Reminding myself to differentiate between subjective preference and objective quality has helped me value multiple student strategies in everything from keeping up with homework assignments to designing science experiments. We are individuals. One size almost never fits all. When we give students permission to get out of the box of a one-size-fits-all mentality, they can each confidently bring a different perspective to the table. Sometimes, everyone’s method is equally valuable; sometimes, one emerges as more effective or efficient. Learning to collaborate, defend ideas, and evaluate the reasoning of self and others is extremely valuable in the classroom and beyond, and we can intentionally develop these skills by restructuring our classrooms away from a culture in which the instructor hands the “correct” strategy down to the students toward a culture in which students are actively engaged in strategy design and evaluation.

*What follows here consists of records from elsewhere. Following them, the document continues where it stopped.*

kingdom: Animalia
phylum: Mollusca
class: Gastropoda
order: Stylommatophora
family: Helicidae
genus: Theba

Kara Suzuka, Tim Boerst, and Aileen Kennison from the University of Michigan understand this, and they have designed excellent research-based professional development for elementary school math teachers to promote this line of reasoning. I recently discovered their work when browsing the 2017 Stem For All Video Showcase sponsored by the National Science Foundation. The team highlights key differences between being able to do elementary level math and being able to teach math at the elementary level. One of these important differences is recognizing and encouraging multiple student strategies. Their work supports what I have observed while tutoring and teaching math over 15 years.

When I first started tutoring, I would basically teach students to replicate the process that I used to answer the question. In other words, I tried to put the students in my box. However, I noticed that, even when the students could use my procedure to arrive at a correct answer, they really didn’t understand what they were doing or why they were doing it. In other words, it wasn’t building number sense. Even more unfortunately, I was also inadvertently communicating to the students that there is only one correct way to do math, and that way must be affirmed by me, the instructor. When students repeatedly learn math that way, it is hard to convince them of the truth–there are multiple, valid algorithms for solving problems that students themselves should be able to create, verbalize, defend, and assess for efficiency. Now, I seek to recognize the value in each student method, allow them to present their thinking, and let them prove whether or not it will work every time. In other words, I give them permission to get out of the box. This better style of instruction satisfies every single one of the Mathematics Teaching Practices recommended by the National Council of Teachers of Mathematics:

• Establish mathematics goals to focus learning.
• Implement tasks that promote reasoning and problem solving.
• Use and connect mathematical representations.
• Facilitate meaningful mathematical discourse.
• Pose purposeful questions.
• Build procedural fluency from conceptual understanding.
• Support productive struggle in learning mathematics.
• Elicit and use evidence of student thinking.

I love knowing there are people like Kara, Tim, and Aileen who are working to shift the paradigm of mathematics instruction away from replicating processes to supporting individual student strategies. We can’t teach students every process for every problem type they will ever encounter. But we can teach students to think, create, and evaluate their own processes. Kudos to the team at the University of Michigan for recognizing the need to teach outside of the box and for offering a promising solution. I look forward to reading the final results of their research.